La fin des travaux de réhabilitation est prévue pour décembre 2014. Et malgré les délais, M. Benoît s’est dit confiant, mercredi, de pouvoir respecter les échéanciers annoncés par le ministère de l’Environnement.

La facture totale est évaluée à 190 millions de dollars. Cela n’inclut pas les coûts des mesures temporaires d’approvisionnement en eau des municipalités en aval. Pour le moment, Ottawa et Québec assument entièrement la facture.

Le porte-parole du ministère de l’Environnement a par ailleurs réitéré que du pétrole a été observé «sur les premiers kilomètres» de la rivière Chaudière, qui trouve sa source dans le lac Mégantic. Ce pétrole provient bel et bien du convoi de 72 wagons-citernes qui a déraillé et explosé le 6 juillet 2013, provoquant la mort de 47 personnes. Quelque 5,7 millions de litres de pétrole brut se sont alors déversés dans l’environnement.

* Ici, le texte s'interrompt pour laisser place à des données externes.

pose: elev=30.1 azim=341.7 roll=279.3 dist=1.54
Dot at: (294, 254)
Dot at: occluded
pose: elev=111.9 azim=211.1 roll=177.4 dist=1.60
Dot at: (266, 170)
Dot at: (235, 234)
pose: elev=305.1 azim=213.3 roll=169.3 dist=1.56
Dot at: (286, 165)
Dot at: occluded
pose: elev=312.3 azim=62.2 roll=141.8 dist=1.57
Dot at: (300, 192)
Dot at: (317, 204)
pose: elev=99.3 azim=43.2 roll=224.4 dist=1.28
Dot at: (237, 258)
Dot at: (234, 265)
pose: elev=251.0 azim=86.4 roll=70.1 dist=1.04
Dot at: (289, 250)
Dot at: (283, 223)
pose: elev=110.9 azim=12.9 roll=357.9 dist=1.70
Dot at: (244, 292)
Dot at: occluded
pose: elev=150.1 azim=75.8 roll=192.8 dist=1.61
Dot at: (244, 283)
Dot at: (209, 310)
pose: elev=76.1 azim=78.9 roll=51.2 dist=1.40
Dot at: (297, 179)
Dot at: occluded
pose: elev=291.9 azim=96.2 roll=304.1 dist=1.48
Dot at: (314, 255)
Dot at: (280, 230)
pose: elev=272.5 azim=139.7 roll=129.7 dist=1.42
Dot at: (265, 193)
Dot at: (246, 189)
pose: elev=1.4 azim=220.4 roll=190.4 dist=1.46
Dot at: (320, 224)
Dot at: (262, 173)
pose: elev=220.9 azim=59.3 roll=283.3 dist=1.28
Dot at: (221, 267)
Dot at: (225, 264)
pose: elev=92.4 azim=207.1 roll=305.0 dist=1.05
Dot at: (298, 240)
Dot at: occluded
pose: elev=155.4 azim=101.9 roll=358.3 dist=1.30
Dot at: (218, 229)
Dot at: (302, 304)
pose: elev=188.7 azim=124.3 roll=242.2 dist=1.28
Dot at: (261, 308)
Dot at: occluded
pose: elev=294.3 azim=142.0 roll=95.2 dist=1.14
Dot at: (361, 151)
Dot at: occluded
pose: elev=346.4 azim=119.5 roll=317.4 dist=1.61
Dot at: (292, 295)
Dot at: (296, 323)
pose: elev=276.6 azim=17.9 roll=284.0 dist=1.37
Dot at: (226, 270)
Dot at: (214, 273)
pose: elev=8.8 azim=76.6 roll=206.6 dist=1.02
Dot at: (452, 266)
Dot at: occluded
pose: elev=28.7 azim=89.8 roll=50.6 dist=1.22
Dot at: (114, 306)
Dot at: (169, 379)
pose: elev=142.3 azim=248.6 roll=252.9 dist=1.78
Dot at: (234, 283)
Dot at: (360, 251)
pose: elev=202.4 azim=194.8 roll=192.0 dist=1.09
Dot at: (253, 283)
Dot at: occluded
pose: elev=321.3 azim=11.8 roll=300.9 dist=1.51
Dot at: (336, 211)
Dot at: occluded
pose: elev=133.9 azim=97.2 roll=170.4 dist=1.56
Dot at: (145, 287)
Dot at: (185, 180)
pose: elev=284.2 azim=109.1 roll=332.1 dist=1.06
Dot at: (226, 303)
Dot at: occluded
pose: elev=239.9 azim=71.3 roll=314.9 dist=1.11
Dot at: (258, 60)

Du pétrole dans la Chaudière

Les inspecteurs dépêchés par Québec depuis la semaine dernière ont également constaté la présence d’une «fine couche» de résidus pétroliers dans certaines zones de la rivière. Cette présence serait «modérée», puis «faible», au fur et à mesure qu’on suit le cours d’eau, qui se jette dans le Saint-Laurent à Lévis.

Les municipalités qui puisent leur eau potable dans cette rivière sont d’ailleurs déjà sur un pied d’alerte. Plusieurs réalisent ainsi des échantillonnages fréquents à leurs prises d’eau afin de détecter la présence d’hydrocarbures.

Le ministère de l’Environnement n’est toutefois pas en mesure de fournir des informations concernant l’ampleur de la contamination qui pourrait découler de la remise en circulation du pétrole déversé en juillet 2013 dans la Chaudière. Ce produit brut contenait notamment des substances cancérigènes et de l’arsenic, selon la Société pour vaincre la pollution.

Le porte-parole Frédéric Fournier a simplement réitéré lundi l’information contenue dans un communiqué publié au début du mois. Le ministère y précise qu’«un plan de gestion de la contamination résiduelle de la rivière Chaudière est en élaboration par un comité d’experts au ministère. Il est prévu que ce dernier soit rendu public en mai 2014, en plus des rapports d’analyses et d’autres informations relatives à l’état de la rivière Chaudière».

L’information sera donc rendue publique une fois que la première crue printanière depuis la tragédie de Lac-Mégantic sera terminée. Qui plus est, le plan qui sera alors dévoilé «tracera un portrait de la contamination résiduelle dans la rivière Chaudière tel qu’il était à l’automne 2013». Le plan de Québec ne devrait donc pas tenir compte de la situation engendrée par la crue de ce printemps. Un suivi est prévu au cours des prochains mois.